Students in a Johnston County School
(20288.71.199.5, Chickasaw Council House Museum Collection, OHS).


Located in south-central Oklahoma, Johnston County contains 658.29 square miles of total land and water area. It is bordered by Pontotoc County to the north, Coal and Atoka counties to the east, Bryan and Marshall counties to the south, and Carter and Murray counties to the west. The county was created at 1907 statehood, the name honoring Douglas H. Johnston, governor of the Chickasaw Nation in 1898–1902 and 1904–39. Tishomingo is the county seat, and Bromide, Mannsville, Milburn, Mill Creek, Ravia, and Wapanucka are other incorporated towns. U.S. Highway 377/State Highway 99 runs north-south through the county, connecting Ada to Tishomingo. Other state highways include 1, 7, 22, 48, 48A, and 78.

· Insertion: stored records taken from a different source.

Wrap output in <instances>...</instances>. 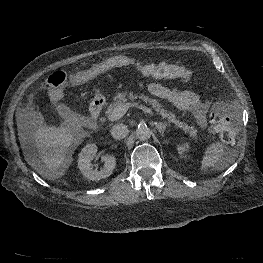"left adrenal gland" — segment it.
<instances>
[{
    "instance_id": "obj_1",
    "label": "left adrenal gland",
    "mask_w": 263,
    "mask_h": 263,
    "mask_svg": "<svg viewBox=\"0 0 263 263\" xmlns=\"http://www.w3.org/2000/svg\"><path fill=\"white\" fill-rule=\"evenodd\" d=\"M154 125L159 130V132L161 133L162 136H164V132L166 130V127L169 126V124H167V123H157V122H154Z\"/></svg>"
}]
</instances>
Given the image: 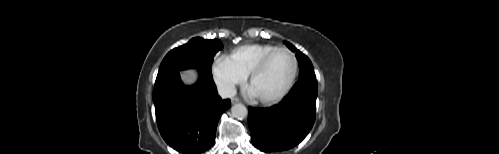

The county's northern portion lies in the Arbuckle Mountains physiographic region and is dominated by rock outcrops and rolling hills, and the far southern section is in the Coastal Plains region, which is more suitable to farming. The Washita and Blue rivers and Pennington Creek drain the county as part of the Red River basin. A northern appendage of Lake Texoma protrudes into southern Johnston County, southeast of Tishomingo.

Evidence of prehistoric American Indian camps and knapping stations where those groups cast their weapons and tools from native lithic material, exist in the region. The majority of these archaeological sites are Archaic (6000 B.C. to A.D. 1) or younger. There is little historic record of seventeenth- or eighteenth-century exploration of the area. In 1820 the U.S. government granted the Choctaw ownership, with most moving to the Indian Territory in the early 1830s. In 1834 the Dodge-Leavenworth Expedition traversed the present county on their march west to negotiate peace with the plains tribes. In the late 1830s the Chickasaw were relocated to the western part of Choctaw territory, and many settled in this area. In 1842 the U.S. Army established Fort Washita nearby (in present Bryan County) to protect the Chickasaw settlers from Plains Indians and whites.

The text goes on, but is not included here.